There’s no better day than an English summer, when the sun is shining, the clouds are fleeting, the birdsong is carolling, the fragrance of food cooked with love wafts our way and we are making something beautiful that will last at least two hundred years.
Over the summer from the middle of July until September 4th, every weekday, we are making the Zoo mosaic, to decorate our wall outside the front of London School of Mosaic. This project was made possible by funding from the Arts Council England’s Covid Emergency grant, enabling us to run sessions for local residents including many families (e.g. Ludham and Waxham estate) and create opportunities for our freelance tutors.
The spark for our mosaic came from Henri Rousseau’s Tiger in a Tropical Storm, exhibited in the National Gallery. My own jungle story is that I went to Chefoo school in a Malaysian mountain jungle in the 1960’s, where you had to shut the bedroom door at night in case the tiger paid a visit. The teachers at the school generally were fearful of the jungle, but the kids loved it. Once I ran away with a group of kids, because of the oppressive behaviour of teachers, but we didn’t get far. The jungle was dense and we lost our way. I think in our escapade we saw a tiger – and froze. We were scared and found a stream and followed it and eventually made our way back to the dreaded school. Today, I understand the jungle is being encroached on by expanding towns and villages, with people setting up new homes and businesses along roadways, although the high mountains remain a sanctuary where tigers still roam.
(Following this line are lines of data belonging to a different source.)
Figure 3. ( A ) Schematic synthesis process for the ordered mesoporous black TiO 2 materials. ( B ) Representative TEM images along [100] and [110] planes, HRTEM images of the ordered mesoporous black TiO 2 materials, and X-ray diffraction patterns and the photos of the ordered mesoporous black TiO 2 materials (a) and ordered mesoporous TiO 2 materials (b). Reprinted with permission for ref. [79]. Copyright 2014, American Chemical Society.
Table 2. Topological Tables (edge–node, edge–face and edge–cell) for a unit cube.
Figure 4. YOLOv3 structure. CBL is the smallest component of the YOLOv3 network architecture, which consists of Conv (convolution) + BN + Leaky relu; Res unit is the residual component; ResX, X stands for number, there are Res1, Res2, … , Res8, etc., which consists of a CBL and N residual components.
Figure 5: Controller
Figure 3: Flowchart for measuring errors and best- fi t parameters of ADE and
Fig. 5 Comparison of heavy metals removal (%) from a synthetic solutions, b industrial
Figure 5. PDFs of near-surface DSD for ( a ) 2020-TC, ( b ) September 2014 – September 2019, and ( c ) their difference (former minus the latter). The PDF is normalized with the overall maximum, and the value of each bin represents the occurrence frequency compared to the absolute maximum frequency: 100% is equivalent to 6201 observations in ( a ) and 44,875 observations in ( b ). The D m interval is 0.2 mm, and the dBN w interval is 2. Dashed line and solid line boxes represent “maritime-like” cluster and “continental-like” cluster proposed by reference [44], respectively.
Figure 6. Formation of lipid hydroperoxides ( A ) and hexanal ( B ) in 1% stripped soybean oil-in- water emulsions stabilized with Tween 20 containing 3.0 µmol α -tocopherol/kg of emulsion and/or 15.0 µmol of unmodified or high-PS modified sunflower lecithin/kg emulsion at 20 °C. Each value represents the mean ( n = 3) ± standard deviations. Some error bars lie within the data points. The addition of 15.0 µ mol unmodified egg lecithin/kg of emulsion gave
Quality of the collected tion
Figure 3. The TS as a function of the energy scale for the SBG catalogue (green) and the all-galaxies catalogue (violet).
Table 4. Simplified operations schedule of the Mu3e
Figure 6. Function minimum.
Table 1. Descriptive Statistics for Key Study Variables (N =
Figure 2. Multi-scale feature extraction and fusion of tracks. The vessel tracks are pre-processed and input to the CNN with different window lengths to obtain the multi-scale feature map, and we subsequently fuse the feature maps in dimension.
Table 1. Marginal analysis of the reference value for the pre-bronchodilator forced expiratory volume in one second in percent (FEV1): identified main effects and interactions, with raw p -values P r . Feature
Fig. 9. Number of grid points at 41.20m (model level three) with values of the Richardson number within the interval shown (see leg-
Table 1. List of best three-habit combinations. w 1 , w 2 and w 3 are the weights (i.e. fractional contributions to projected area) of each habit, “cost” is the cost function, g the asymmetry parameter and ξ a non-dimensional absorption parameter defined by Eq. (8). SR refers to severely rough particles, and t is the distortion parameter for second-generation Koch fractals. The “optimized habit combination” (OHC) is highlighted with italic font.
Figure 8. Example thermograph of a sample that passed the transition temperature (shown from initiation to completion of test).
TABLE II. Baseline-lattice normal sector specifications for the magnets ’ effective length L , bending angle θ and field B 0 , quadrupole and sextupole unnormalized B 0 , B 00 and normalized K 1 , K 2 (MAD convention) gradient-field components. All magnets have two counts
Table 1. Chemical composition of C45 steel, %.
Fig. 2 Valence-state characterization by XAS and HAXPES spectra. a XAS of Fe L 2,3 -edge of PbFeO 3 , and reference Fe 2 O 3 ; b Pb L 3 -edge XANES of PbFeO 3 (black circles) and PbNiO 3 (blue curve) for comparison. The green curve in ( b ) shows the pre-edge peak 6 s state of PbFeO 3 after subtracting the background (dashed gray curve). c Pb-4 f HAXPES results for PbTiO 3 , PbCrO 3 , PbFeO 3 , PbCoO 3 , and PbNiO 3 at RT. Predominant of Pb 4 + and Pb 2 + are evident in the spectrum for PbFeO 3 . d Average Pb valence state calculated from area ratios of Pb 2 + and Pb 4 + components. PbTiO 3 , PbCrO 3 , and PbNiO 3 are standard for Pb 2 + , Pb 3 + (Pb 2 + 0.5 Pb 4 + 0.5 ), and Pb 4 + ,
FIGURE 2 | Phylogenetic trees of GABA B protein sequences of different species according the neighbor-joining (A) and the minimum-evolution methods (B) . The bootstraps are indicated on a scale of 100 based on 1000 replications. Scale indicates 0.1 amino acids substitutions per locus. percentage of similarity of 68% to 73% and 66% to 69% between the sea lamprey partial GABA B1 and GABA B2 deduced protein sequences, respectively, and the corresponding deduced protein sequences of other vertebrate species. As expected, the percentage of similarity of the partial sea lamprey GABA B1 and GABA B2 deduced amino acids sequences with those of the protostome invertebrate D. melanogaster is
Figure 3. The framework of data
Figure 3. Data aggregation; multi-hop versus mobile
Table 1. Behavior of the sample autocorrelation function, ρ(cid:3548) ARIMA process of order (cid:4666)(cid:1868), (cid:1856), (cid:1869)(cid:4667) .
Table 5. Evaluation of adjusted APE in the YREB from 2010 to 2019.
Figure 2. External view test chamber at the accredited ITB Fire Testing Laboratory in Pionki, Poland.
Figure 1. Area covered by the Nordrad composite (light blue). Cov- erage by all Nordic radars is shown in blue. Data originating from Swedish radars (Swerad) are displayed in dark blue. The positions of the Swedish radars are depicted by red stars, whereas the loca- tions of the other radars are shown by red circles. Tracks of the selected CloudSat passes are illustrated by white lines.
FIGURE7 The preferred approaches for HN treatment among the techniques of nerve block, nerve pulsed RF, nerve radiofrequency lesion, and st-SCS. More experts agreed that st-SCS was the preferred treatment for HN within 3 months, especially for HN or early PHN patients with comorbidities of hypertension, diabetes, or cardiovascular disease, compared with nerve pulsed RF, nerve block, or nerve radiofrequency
The Zoo mosaic has evolved into a notional five hundred animals, bugs, butterflies and birds which we expect about 500 people to help us make. It may take one or two years or even longer to complete. There is a lot of space to fill. Our workshop leaders set up for an 11am start and help teach, design, make and install until 4pm. The sessions are free for children and adults from our estate, and visitors are welcome to join in, encouraged to make a £10 donation. There is a maximum of twelve people at one time, but I’m sure I’ve seen sixteen sitting outside laying their tiles (remember social distancing please). Participants will learn the basic skills of mosaic making for an external installation and be involved in every stage of the process. Over one hundred installations have been put up so far: rhino, tiger, toucan, fox, flamingo among many others including leaves and a few trees and other creatures. The mosaic is iconic, rather than realistic, but we do want a likeness and most of the naïve work is being placed in the corner nearest to the school. Whatever goes up has to be of good technical standard, as this is our face to the world.
I remember Picasso’s phrase – that he was born with the gifts of Raphael and Rembrandt, but spent much of his life as an artist trying to paint like a child. Mosaic has a particularly top flight history, the earliest ones decorating the temple of Inanna in the ancient Sumerian city of Uruk. The ancient North Africans, Greeks and Romans used mosaic mostly in pavements and on floors, often to show-off their wealth and learning. They installed a wide variety of subjects, including many gods, natural images as well as patterns. During the Byzantine era, mosaic depicted a new cosmology of the world, the spread of belief in one God centring on key figures in the biblical tradition as well as the introduction of later saints and martyrs. In Islam, mosaic was widely used to cover domes and write texts from the Koran into the surface of mosques. Then the most religious of mosaicists – Antoni Gaudi – liberated mosaic from its religious gravitas and took it into Park Guell in Barcelona, where he taught us to use colour, form, humour and expression to uplift the surface of our public spaces.
So now we are free to make mosaic wherever we want. The Zoo mosaic reminds us that humans are the ones in a cage – the incarceration of our own imagination – as we have sought to control nature and privatise earth, losing touch with our sharing and inclusive role as one small part of creation. The notion of Homo Deus is perhaps better seen as Homo Vacuous (at the moment), and the animals and plants we make in our mosaic remind us to play our part, rather than seek to dominate. How can we teach ourselves to be free? Perhaps by learning to love what we do: try making some mosaic, it makes you feel good.